Die Gefühlswelt des Tangos

Das Duo Giocoso begeistert die Zuhörer im Kunstspeicher

Sonntag, 17. Nov. 2019 - 14:21 Uhr
von Sunhild Salaschek

Sie nennen sich Duo Giocoso. Der Name passte gut zum heiteren Temperament der jungen Musiker Laura-Kathrin Möhlenkamp (Querflöte) und Leonard Bökenkamp (Gitarre) sowie zum spielerischen Programm.

Foto: Sunhild Salascheck

 

Das Duo Giocoso mit Laura-Kathrin Möhlenkamp (Querflöte) und Leonard Bökenkamp (Gitarre) trat im Mettinger Kunstspeicher auf. Der Name passte gut zum heiteren Temperament der jungen Musiker sowie zum spielerischen Programm des Abends.

Mit zwangloser Moderation verstärkten sie die lockere Stimmung: „Wir danken dafür, dass wir hier spielen dürfen.

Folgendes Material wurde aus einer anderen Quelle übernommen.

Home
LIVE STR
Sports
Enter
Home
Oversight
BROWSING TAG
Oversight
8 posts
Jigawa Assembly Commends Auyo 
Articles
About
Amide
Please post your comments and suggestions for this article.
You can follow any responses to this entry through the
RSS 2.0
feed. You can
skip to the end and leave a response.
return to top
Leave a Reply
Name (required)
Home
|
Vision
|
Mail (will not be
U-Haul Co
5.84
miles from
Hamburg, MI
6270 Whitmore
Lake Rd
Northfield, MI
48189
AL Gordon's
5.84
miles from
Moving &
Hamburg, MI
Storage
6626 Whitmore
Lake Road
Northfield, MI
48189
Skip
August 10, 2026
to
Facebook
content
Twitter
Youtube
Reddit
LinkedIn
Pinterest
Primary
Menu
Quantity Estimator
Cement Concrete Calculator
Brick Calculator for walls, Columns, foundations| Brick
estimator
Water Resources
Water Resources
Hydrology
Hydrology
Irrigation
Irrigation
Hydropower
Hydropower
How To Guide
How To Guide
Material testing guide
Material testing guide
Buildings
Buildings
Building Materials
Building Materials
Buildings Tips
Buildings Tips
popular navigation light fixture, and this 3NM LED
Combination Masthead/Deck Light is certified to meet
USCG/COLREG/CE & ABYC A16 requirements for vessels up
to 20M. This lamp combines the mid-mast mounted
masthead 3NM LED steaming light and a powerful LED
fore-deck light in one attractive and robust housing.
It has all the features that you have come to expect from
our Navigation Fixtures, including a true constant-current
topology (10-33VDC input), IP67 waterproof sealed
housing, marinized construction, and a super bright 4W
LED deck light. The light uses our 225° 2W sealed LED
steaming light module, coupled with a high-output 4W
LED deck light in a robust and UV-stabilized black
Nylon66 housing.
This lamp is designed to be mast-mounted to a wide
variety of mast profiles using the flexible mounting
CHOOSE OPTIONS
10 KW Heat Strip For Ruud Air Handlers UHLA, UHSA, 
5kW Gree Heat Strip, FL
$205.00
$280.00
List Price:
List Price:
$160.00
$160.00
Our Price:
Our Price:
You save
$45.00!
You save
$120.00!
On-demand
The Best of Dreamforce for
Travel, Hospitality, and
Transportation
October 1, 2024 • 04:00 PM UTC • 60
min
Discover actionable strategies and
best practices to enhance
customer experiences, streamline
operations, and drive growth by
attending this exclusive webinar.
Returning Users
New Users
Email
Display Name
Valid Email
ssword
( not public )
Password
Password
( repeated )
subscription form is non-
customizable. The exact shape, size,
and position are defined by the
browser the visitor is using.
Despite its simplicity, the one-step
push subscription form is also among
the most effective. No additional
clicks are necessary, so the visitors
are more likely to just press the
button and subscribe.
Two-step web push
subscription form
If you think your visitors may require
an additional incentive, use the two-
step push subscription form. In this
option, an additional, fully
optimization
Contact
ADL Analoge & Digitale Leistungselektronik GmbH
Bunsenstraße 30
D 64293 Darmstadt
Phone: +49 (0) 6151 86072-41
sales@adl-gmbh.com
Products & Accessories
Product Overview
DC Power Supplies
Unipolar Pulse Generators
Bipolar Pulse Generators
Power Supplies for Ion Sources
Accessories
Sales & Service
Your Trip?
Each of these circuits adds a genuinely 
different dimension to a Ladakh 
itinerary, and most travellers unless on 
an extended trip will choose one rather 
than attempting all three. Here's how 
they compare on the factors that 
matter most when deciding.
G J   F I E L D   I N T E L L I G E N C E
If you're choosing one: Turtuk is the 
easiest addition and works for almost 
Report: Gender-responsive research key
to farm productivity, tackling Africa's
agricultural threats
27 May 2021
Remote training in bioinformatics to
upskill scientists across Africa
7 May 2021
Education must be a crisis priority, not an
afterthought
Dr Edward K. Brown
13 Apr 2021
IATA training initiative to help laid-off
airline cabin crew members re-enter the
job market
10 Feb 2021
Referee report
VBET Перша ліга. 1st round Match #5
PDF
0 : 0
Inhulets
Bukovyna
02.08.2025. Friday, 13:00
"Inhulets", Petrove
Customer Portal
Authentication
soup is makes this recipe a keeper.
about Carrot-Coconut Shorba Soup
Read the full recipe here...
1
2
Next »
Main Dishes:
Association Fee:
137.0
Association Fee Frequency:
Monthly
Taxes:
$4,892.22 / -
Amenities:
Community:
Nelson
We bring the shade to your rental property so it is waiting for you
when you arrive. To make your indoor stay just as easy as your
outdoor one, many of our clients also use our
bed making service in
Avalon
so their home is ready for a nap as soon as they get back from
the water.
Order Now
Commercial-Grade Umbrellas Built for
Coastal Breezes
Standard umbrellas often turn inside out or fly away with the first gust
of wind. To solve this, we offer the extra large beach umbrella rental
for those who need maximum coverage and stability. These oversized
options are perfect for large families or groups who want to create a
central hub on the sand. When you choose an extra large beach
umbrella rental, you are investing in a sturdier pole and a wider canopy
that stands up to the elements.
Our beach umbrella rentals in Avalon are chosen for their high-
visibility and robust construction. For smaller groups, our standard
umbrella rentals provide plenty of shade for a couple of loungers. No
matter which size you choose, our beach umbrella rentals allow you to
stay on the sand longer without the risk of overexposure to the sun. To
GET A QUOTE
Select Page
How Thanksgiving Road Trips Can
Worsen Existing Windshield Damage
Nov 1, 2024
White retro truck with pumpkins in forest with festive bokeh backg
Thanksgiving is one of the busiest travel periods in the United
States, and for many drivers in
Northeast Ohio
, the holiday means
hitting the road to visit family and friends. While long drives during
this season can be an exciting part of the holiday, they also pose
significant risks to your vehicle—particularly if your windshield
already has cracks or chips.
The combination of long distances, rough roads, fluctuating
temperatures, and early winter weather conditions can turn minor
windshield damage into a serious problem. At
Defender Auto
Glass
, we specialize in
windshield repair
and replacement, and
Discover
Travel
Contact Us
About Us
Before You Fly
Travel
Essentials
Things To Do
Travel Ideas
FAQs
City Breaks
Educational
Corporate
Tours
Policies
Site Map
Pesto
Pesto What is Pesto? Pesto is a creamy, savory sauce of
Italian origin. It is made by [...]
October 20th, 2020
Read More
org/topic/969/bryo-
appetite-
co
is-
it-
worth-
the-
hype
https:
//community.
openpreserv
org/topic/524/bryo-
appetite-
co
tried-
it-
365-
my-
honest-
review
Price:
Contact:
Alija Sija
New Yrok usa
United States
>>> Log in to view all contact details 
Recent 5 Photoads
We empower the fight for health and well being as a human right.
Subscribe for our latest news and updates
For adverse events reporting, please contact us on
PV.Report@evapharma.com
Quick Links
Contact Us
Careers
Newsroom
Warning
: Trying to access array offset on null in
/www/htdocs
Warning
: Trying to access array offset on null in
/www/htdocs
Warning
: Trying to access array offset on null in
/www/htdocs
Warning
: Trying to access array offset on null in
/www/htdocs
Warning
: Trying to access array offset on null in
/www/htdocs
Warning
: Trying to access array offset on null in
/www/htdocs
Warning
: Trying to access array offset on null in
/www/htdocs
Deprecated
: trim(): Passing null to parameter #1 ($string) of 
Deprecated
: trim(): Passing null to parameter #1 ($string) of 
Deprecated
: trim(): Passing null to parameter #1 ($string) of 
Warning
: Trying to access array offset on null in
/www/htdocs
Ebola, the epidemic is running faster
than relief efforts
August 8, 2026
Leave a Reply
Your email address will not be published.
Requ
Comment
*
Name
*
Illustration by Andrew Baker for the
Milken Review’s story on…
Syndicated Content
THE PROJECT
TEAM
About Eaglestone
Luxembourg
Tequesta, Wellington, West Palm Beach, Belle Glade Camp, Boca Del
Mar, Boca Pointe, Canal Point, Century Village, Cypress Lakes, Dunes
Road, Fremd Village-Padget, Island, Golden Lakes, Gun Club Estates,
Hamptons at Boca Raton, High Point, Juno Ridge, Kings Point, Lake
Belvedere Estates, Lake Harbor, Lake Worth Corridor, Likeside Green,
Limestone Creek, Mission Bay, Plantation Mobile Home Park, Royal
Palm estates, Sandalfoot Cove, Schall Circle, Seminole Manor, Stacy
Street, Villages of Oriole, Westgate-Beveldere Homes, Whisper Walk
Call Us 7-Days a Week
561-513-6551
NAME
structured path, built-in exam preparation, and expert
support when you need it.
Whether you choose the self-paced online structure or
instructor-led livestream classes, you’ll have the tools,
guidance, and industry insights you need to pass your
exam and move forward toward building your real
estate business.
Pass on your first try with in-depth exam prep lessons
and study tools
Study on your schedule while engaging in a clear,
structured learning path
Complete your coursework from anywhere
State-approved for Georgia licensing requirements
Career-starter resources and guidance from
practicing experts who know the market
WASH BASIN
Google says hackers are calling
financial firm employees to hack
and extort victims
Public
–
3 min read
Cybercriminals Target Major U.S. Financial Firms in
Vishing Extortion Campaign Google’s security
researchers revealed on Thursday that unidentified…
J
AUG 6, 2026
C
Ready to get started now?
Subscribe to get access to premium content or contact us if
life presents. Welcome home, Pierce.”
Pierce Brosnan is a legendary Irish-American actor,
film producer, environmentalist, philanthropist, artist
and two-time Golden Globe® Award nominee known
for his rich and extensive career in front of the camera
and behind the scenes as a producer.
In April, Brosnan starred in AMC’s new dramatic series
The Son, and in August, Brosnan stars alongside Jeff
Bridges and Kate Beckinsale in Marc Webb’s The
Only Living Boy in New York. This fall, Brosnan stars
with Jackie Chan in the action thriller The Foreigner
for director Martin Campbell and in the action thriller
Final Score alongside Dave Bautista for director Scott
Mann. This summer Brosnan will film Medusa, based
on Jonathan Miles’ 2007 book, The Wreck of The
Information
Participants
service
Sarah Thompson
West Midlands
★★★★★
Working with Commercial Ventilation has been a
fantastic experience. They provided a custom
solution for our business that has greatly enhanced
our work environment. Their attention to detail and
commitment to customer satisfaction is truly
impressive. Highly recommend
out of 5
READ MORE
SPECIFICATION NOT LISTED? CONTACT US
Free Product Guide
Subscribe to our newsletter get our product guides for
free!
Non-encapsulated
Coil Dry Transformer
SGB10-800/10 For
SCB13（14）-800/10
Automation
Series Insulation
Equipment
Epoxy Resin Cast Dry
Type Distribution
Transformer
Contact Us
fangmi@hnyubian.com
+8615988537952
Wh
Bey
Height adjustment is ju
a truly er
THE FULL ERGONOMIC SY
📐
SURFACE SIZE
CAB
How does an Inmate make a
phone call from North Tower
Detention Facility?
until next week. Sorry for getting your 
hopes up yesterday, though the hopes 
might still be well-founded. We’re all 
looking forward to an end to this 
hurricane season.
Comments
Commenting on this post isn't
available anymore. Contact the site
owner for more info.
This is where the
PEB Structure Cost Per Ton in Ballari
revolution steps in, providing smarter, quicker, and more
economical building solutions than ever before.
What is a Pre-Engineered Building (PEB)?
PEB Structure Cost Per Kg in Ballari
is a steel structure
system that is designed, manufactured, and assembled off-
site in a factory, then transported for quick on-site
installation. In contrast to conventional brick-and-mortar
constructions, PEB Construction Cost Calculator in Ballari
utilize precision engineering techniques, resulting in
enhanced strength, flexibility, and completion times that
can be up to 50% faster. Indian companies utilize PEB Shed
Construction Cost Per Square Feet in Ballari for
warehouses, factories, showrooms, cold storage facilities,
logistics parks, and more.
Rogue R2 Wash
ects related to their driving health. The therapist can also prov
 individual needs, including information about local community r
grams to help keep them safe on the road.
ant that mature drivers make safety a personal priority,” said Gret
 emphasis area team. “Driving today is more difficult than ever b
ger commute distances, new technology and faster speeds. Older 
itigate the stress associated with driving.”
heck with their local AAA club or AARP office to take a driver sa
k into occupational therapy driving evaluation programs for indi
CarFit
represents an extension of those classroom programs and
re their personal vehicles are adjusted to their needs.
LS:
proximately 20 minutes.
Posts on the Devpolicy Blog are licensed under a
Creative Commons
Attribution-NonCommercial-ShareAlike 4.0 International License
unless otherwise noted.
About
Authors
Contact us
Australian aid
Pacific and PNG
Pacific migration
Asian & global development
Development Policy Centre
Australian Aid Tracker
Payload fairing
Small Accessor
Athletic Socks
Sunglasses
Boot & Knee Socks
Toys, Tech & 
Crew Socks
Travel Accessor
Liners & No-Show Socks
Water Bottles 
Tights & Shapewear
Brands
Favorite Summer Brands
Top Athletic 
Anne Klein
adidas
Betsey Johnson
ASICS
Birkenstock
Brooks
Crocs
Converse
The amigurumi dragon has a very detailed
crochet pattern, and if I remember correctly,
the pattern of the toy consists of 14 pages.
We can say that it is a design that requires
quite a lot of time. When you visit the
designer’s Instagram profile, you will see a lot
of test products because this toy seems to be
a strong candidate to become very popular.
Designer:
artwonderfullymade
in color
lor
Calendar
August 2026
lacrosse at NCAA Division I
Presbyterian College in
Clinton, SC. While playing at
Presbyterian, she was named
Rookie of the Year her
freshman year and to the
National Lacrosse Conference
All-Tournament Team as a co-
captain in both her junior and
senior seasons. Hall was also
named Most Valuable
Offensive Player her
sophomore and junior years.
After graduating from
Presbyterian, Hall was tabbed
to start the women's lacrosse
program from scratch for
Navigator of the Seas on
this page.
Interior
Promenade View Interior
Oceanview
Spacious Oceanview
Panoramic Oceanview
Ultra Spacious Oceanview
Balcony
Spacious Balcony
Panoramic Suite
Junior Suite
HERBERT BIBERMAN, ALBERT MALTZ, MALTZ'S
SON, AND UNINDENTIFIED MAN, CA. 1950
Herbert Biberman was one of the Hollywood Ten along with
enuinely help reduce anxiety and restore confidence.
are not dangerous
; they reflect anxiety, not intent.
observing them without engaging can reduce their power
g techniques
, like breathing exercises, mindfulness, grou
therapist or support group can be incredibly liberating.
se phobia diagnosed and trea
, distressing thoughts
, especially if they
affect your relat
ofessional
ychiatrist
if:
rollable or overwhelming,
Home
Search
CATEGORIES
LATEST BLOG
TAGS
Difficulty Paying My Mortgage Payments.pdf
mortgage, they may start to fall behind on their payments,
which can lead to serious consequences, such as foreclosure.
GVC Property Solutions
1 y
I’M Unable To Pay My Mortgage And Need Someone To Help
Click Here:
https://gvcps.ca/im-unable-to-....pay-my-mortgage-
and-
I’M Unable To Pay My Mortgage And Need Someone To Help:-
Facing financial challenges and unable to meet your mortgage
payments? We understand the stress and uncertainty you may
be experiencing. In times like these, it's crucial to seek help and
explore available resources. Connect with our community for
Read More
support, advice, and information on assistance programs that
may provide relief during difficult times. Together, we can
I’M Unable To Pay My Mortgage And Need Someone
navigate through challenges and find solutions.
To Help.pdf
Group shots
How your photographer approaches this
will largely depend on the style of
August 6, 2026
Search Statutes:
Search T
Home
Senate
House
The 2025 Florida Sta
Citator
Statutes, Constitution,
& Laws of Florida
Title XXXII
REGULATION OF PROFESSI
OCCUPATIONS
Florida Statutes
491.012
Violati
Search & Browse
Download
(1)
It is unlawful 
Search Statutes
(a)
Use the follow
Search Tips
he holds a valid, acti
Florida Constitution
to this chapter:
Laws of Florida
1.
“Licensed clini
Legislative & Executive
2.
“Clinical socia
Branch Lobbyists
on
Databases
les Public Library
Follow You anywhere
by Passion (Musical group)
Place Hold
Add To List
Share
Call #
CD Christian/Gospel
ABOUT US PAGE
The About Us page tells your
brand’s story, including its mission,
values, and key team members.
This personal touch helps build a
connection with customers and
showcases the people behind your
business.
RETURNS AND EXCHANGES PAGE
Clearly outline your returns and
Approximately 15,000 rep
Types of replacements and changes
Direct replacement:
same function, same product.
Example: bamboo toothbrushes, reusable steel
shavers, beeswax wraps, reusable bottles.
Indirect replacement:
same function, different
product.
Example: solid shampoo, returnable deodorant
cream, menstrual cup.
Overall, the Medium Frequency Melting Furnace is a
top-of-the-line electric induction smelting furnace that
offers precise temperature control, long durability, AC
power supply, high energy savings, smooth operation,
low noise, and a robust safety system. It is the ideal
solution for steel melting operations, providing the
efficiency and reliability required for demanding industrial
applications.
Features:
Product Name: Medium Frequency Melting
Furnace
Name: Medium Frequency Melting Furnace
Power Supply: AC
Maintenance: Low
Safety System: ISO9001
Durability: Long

Es ist der beste Ort, in dem wir je aufgetreten sind“, verkündeten sie mit Augenzwinkern, das verriet, dass sie dies überall sagen.

Was aber, wenn sie es tatsächlich meinen? Der Kunstspeicher des Schultenhofs ist nämlich bekannt wegen seiner guten Akustik und einladenden Atmosphäre. Bei diesem Konzert war alles besonders stimmig. Mit frischem Spiel und heiteren Einführungen dazu bereiteten die fortgeschrittenen Musikstudenten den gut 30 Hörern doppelte Freude.

Es blieb aber nicht allein beim reinen Frohsinn. Mit drei Tangos von Astor Piazzolla schufen sie dreimal diese unvergleichliche Stimmung zwischen Sentimentalität und Distanz zu den Emotionen, zwischen Melancholie und Glücksgefühlen, die in Piazzollas Musik angelegt ist. Neben diesem bedeutenden Meister des Tangos widmet sich das Duo auch weniger bekannten Komponisten wie Michael Henkel und Johann Friedrich Franz Burgmüller. Solche immer wieder zwischen den Tangos gespielten Stücke trugen sehr zum Abwechslungsreichtum und zur Lebendigkeit des Konzerts bei.

Zunächst interpretierte das Duo aber ein kleines Stück des klassischen Komponisten Mauro Giuliani. Über wunderschönen Gitarrenakkorden schien die Flöte sich bei deutlich voneinander abgesetzten Fragen und Antworten munter mit sich selbst zu unterhalten. Und nicht nur einmal erinnerte ein kleines Motiv an die lebenslustige Melodie des Vogelfängers aus der „Zauberflöte“ von Wolfgang Amadeus Mozart. Ähnlich heiter und fast stürmisch wirkte Jacques Iberts quirliger „Entr’act“, der der Fantasie freien Lauf lässt. Ähnlich launisch ließ Möhlenkamp die Flötentöne beim 1. Satz der Sonate D-Dur von Michael Henkel perlen. Dieser fast vergessene Komponist war eingebettet in eine der beiden „Nocturnes“ von Burgmüller und in einen „Tango“ von Piazzolla.

Während die Zuhörer sich bei Burgmüller dem verträumten Miteinander von Querflöte (ursprünglich Cello) und Gitarre hingaben, konnte der Gitarrist beim folgenden Tango von Piazzolla mit einer Soloeinleitung und einem leicht sentimentalen Zwischenspiel brillieren. Nicht minder beeindruckend war das von George Bizet inspirierte „Pièce en forme de Habanéra“, das von spanisch-kubanischer Stimmung getragen ist. Den Konzertabschluss des Duos Giocoso bildete ein begeistert aufgenommener Tango Piazzollas.